C'est le nouvel écrin breizhilien de l'entreprise finistérienne La Chocolaterie, constitué d'un atelier "haute-couture" et d'espaces ouverts au public. La Manufacture a ouvert à Saint-Thonan (29), un espace singulier qui mêle production artisanale, commercialisation et ateliers pédagogiques. Un concept annoncé comme unique en Europe, qui rassemble toute la chaîne du chocolat : de la production des cabosses de cacao jusqu'à la fabrication des gourmandises chocolatées les plus fines, en passant par la torréfaction des fèves.
C’est comme une boite de bons chocolats, un bel écrin qui enferme une pluralité de saveurs et de gourmandises. La Manufacture a ouvert ses portes à Saint-Thonan (29) : 3000 m² dédiés à la fabrication, l’explication et la dégustation des produits chocolatés qui y sont pensés, élaborés, créés. Chocolatier depuis plus de dix ans, Olivier Bordais vient d’inaugurer ce nouveau bâtiment, entièrement écoconçu et facilement identifiable avec son bardage bleu, la couleur caractéristique de La Chocolaterie.

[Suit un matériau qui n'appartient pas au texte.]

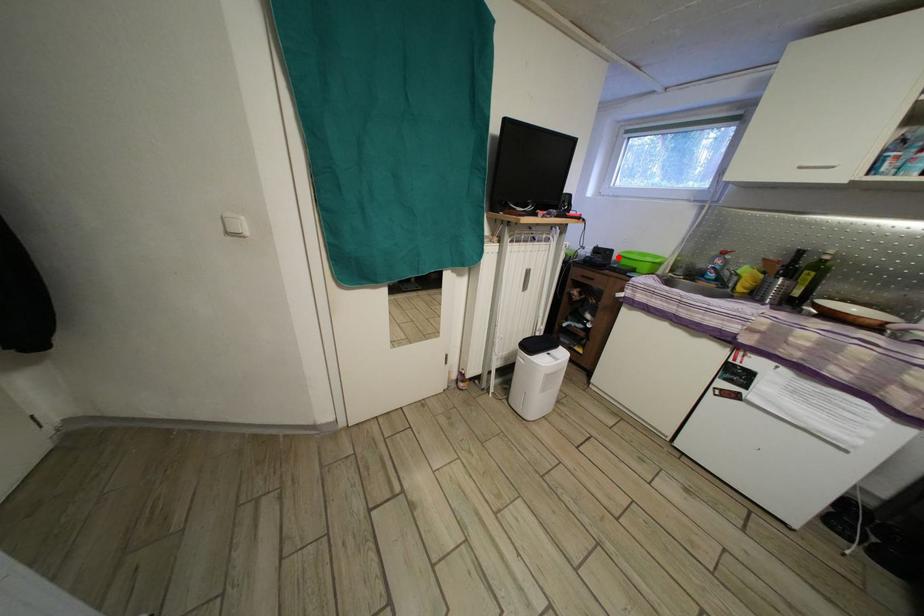
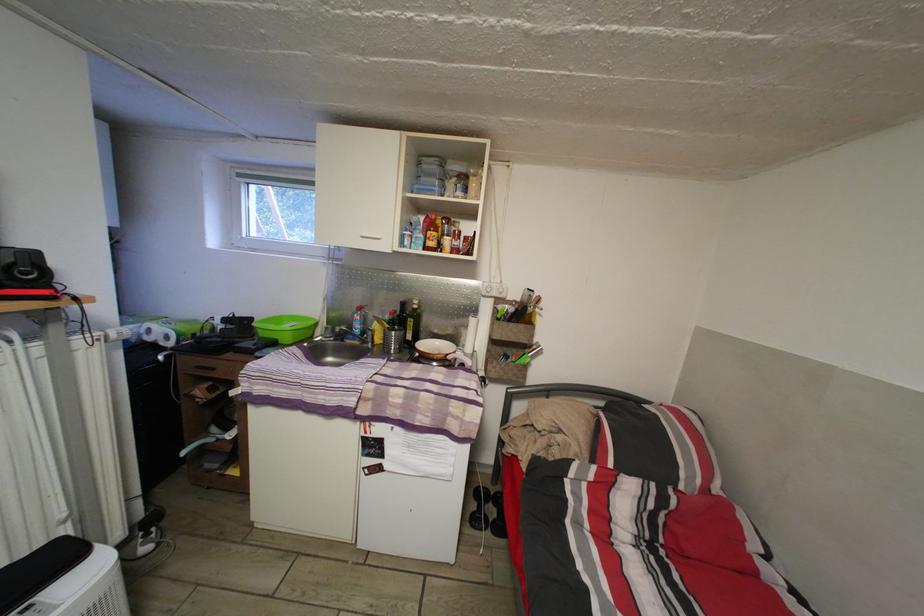
In the second image, find the point that corresponds to the highlighted location in the first image.

(257, 326)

A l’intérieur, on y retrouve un laboratoire de 800 m2 dédié à la torréfaction du cacao et à la production de gourmandises chocolatées, mais aussi une boutique, un restaurant, un salon de thé, des ateliers pour des cours de cuisine, un circuit pour les visites pédagogiques, des bureaux administratifs et un espace séminaire pour accueillir les entreprises. Et au cœur du bâtiment, comme pour rallier ces espaces éclectiques, une serre tropicale de 200 m2 laisse pousser cacaoyers (dont un produit des fèves), café, vanille, açaï, orchidée du Brésil et même quelques grenouilles endémiques. « La Manufacture, c’est le nouveau « tiers-lieu » de La Chocolaterie ; un espace unique en France et singulier en Europe, entièrement dédié au cacao et au chocolat », définit Olivier Bordais.

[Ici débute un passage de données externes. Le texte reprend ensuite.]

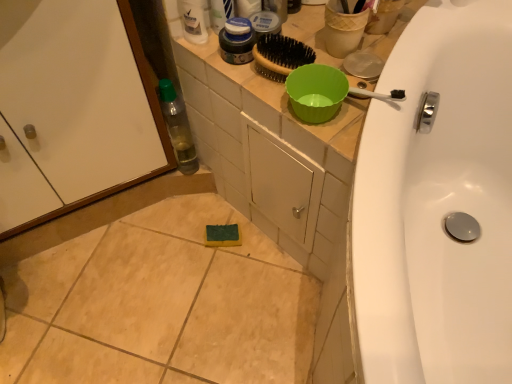
Question: Looking at their shapes, would you say white glossy bottle at upper center is wider or thinner than transparent plastic bottle at left?

Choices:
 (A) wide
 (B) thin

Answer: (B)

Question: Is point (182, 8) closer or farther from the camera than point (172, 89)?

Choices:
 (A) farther
 (B) closer

Answer: (B)

Question: Which of these objects is positioned farthest from the matte plastic mouthwash at upper center?

Choices:
 (A) transparent plastic bottle at left
 (B) white glossy screen door at lower left
 (C) matte blue jar at upper center
 (D) matte plastic bowl at upper center
 (E) white glossy bottle at upper center

Answer: (B)

Question: Estimate the real-world distances between objects in this image. Which object is farther from the white glossy bottle at upper center?

Choices:
 (A) matte plastic mouthwash at upper center
 (B) matte plastic bowl at upper center
 (C) white glossy screen door at lower left
 (D) transparent plastic bottle at left
 (E) matte blue jar at upper center

Answer: (C)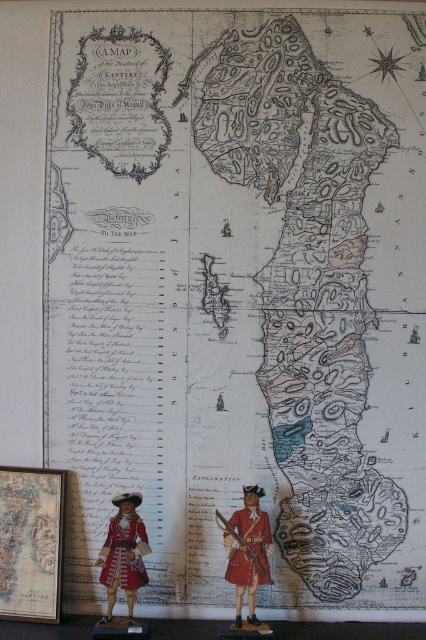
Who is lower down, shiny red uniform at center or matte red uniform at lower left?

Positioned lower is matte red uniform at lower left.

Between shiny red uniform at center and matte red uniform at lower left, which one has less height?

matte red uniform at lower left is shorter.

This screenshot has width=426, height=640. Find the location of `shiny red uniform at center`. shiny red uniform at center is located at coordinates (247, 552).

This screenshot has width=426, height=640. Find the location of `shiny red uniform at center`. shiny red uniform at center is located at coordinates (247, 552).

De la production de cacao à la fabrication de chocolats
Le concept de La Chocolaterie se définit en deux temps et deux continents. En 2011, Olivier Bordais achetait une ferme au Brésil, la ferme Ouro verde nichée dans la forêt Mata Atlantica, pour y produire du cacao. « À notre arrivée en 2011, les terres avaient été déforestées. Nous avons établi un programme de reforestation. Plus de 150 000 arbres ont été replantés, dans le respect d’un modèle d’agriculture raisonnée. Aujourd’hui, c’est aussi cela qui fait notre différence. Nous sommes moins de dix en Europe et moins de cinq en France à posséder une ferme et produire du chocolat« , souligne l’entrepreneur finistérien.

Produire un chocolat d’excellence
Lors de la visite de ce nouvel écrin, Olivier Bordais l’avoue : « mon objectif n’est pas de devenir le plus gros, mais je l’espère l’un des meilleurs. » Pour cela, il s’est entouré de professionnels passionnés et aguerris : David Pujol, qui a pris la direction de la ferme au Brésil, « un véritable orfèvre de l’or vert » qui cultive 30 000 pieds de cacao et 95 000 pieds de café ; et puis Anthony Placier, directeur de l’atelier de Saint-Thonan, où travaille 50 personnes, et Sébastien Le Corre responsable de la production d’excellence qui est visée.